**Texte source**
Interrogé sur les récentes annonces faites par le gouvernement français en matière de financements et de formations dans le domaine de l'IA, le spécialiste français a salué la qualité du rapport Villani remis à Emmanuel Macron. Il regrette cependant que ces promesses aient, selon lui, "peu évolué" depuis les précédentes annonces en mars 2017. "J'ai trouvé le rapport excellent, avec une vision cohérente globale systémique, mais en revanche, j'ai été déçu par les annonces faites car il y a peu de nouveautés par rapport à l'an passé et l'investissement global est maintenu à 1,5 milliard d'euros, ce qui reste trop peu par rapport aux besoins de la France".

Cet investissement, dont 400 millions seront consacrés aux appels à projets à destination des laboratoires de recherche, fait partie des dix milliards d'euros attribué au Fonds pour l'innovation et l'industrie dédié aux "technologies de ruptures" annoncé en début d'année par le ministre français de l'Economie, Bruno Le Maire.

Le 29 mars, le président français avait également évoqué la nécessité de soutenir la formation dans le domaine de l'IA, annonçant vouloir renforcer les filières : "écoles de mathématiques, d'ingénierie, d'intelligence artificielle, de data scientists, de façon à doubler le nombres d'étudiants dans le supérieur".

Yves Pizay a estimé que la "grande visibilité médiatique" accordée au rapport présenté hier est une bonne chose. "La bonne nouvelle est qu'on assiste aujourd'hui à un réveil des dirigeants français". Selon lui, il y a des entreprises "précurseurs" en France qui s'appuient sur des technologies essentiellement américaines, "comme le Crédit Mutuel et Orange qui utilisent le logiciel américain de deep learning Watson", a-t-il expliqué.

Actuellement, de grands chercheurs français en IA travaillent pour des sociétés étrangères, comme c'est le cas de Yann LeCun, employé par Facebook, qui estime que "nous avons une fuite de nos cerveaux". Les deux secteurs actuels les mieux dotés en logiciels d'IA sont la banque et la grande distribution, selon l'expert français.

Dans le secteur bancaire, toutes les entreprises développent des logiciels d'IA pour la relation client, les conseils personnalisés sur les produits et la fraude. "Aujourd'hui, des sociétés proposent des logiciels plus performants que les humains pour détecter les fraudes bancaires et aux assurances", a souligné Yves Pizay.

La tendance se développe dans la grande distribution, comme le prouve l'annonce récente de Monoprix expliquant que le groupe va intégrer les supports de vente d'Amazon. "Le marketing ciblé est d'ailleurs l'un des secteurs qui a le plus recours aux logiciels fonctionnant avec l'IA", a rappelé le spécialiste.

**Consignes**
a) Réécrivez le passage du texte sur l'IA en France qui va de "La tendance se" jusqu'à "rappelé le spécialiste.", en remplaçant "Monoprix" par "Carrefour".
b) Répondez à ces questions sur le texte sur l'IA en France :
(i) À combien s'élève l'investissement global maintenu dans l'IA ?
(ii) Quelle société emploie Yann LeCun ?
(iii) Selon l'expert français, quels sont les deux secteurs les mieux dotés en logiciels d'IA ?

**Données fournies**
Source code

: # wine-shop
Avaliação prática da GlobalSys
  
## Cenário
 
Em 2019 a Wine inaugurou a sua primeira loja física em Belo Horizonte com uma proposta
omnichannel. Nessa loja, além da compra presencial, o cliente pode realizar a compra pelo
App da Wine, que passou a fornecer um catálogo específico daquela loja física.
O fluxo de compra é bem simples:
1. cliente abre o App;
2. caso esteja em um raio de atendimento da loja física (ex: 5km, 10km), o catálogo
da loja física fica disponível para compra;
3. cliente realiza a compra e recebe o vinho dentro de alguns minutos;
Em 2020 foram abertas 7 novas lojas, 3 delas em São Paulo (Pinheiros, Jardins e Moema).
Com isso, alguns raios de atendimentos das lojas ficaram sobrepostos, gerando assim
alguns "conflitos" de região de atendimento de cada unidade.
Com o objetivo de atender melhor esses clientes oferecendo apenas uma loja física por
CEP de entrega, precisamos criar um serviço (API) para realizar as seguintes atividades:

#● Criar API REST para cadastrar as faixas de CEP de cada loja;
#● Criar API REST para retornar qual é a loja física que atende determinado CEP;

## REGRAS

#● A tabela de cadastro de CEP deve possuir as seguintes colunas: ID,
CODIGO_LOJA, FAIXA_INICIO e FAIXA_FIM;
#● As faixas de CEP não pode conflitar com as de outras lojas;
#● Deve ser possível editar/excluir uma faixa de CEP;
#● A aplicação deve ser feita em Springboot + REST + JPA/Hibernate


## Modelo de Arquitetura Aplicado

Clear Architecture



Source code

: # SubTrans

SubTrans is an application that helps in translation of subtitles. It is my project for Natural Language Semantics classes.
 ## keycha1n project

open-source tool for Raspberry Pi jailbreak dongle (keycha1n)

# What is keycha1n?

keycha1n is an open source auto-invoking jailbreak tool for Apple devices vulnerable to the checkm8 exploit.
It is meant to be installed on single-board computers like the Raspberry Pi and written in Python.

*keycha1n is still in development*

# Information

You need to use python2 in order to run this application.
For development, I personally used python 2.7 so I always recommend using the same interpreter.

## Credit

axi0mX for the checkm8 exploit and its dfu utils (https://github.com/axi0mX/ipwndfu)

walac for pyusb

**Corrigé**
a)
La tendance se développe dans la grande distribution, comme le prouve l'annonce récente de Carrefour expliquant que le groupe va intégrer les supports de vente d'Amazon. "Le marketing ciblé est d'ailleurs l'un des secteurs qui a le plus recours aux logiciels fonctionnant avec l'IA", a rappelé le spécialiste.

b)
(i) 1,5 milliard d'euros.
(ii) Facebook.
(iii) La banque et la grande distribution.